With the initial bump of tours already drying up and the feds seizing the property of our local Viagra dealer—while the news cameras rolled, naturally—we haven’t even broken seventy percent yet.

The breaths I inhale don’t reach my lungs, and without warning, everything in the bathroom seems to be in the wrong order.

I rearrange the bottles and tubes on the counter as the static in my head grows louder and louder in volume. I refold the hand towel so it sits nicer on the ring and then eye the damn mascara tube, still in the wrong position.“Urgh.”

I nudge it a centimeter left and bump the bottoms of my makeup containers until they’re perfectly even, but the uneasy knot in my chest continues to insist there’s something disastrously off.

Not just wrong, but unsafe.

No firm is going to hire a person who ran a retirement community into the ground. I’m never going to be someone whose reputation precedes me again—at least not in a good way.
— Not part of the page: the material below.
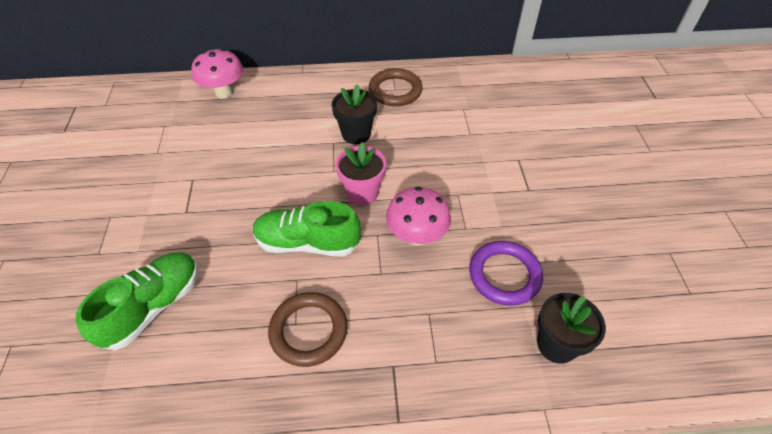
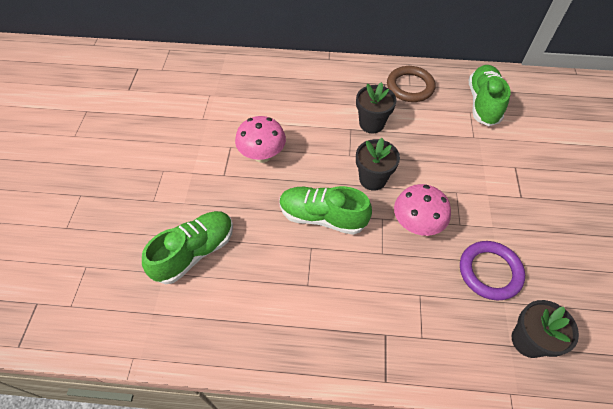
camera: 10 degrees right, 5 degrees up
(224, 92) = (260, 70): pink mushroom -> pink mushroom (262, 155)
(308, 331) = (318, 293): brown ring -> none
(362, 193) = (372, 179): pink flower pot -> black flower pot
(476, 98) = (483, 103): none -> green shoe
I’ve grown as used to getting stuck as a person can be, my sense of logic constantly at war with my OCD.

Since they won’t line up right anyway, I spend another minute shoving products in my toiletries bag, but my intrusive thoughts are piling up fast, feeding the glitch in my brain that quickly becomes a monster with teeth. Resets are important, as is feeling in control, and that’s typically what I need when this happens.What’s something I can finish fairly quickly?

From the linen closet I grab Clorox wipes, Windex, and paper towels and begin wiping down every surface, nook, and cranny.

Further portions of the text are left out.